■ RECORDS PROVIDED
+ + + + +

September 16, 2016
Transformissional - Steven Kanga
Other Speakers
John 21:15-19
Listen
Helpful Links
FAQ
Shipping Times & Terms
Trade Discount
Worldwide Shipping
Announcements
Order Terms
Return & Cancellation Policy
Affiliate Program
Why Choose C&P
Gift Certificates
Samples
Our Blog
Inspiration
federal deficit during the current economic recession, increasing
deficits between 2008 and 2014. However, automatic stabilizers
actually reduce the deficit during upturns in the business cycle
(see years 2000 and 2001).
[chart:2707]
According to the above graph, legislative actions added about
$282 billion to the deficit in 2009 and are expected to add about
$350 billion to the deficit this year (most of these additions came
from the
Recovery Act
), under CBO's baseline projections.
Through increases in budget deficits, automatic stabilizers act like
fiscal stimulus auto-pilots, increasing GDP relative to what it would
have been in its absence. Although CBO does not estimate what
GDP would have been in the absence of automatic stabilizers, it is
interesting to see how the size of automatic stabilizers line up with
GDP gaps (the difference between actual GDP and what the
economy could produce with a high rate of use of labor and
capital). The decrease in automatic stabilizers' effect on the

+ + + + +

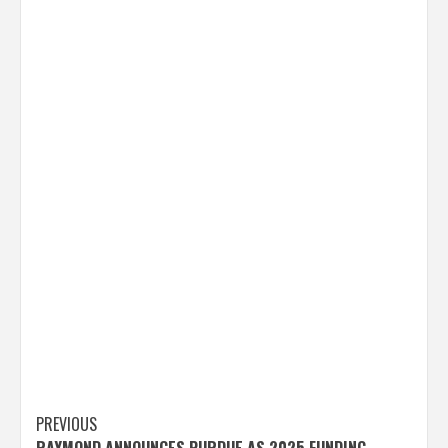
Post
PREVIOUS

+ + + + +

■ ASSIGNMENT
Could you set down, exactly as written, the lines above between the one holding "Gift Certificates" and the one holding "capital). The decrease", inclusive, and nothing more?

■ RESULT OF THE EXERCISE
Gift Certificates
Samples
Our Blog
Inspiration
federal deficit during the current economic recession, increasing
deficits between 2008 and 2014. However, automatic stabilizers
actually reduce the deficit during upturns in the business cycle
(see years 2000 and 2001).
[chart:2707]
According to the above graph, legislative actions added about
$282 billion to the deficit in 2009 and are expected to add about
$350 billion to the deficit this year (most of these additions came
from the
Recovery Act
), under CBO's baseline projections.
Through increases in budget deficits, automatic stabilizers act like
fiscal stimulus auto-pilots, increasing GDP relative to what it would
have been in its absence. Although CBO does not estimate what
GDP would have been in the absence of automatic stabilizers, it is
interesting to see how the size of automatic stabilizers line up with
GDP gaps (the difference between actual GDP and what the
economy could produce with a high rate of use of labor and
capital). The decrease in automatic stabilizers' effect on the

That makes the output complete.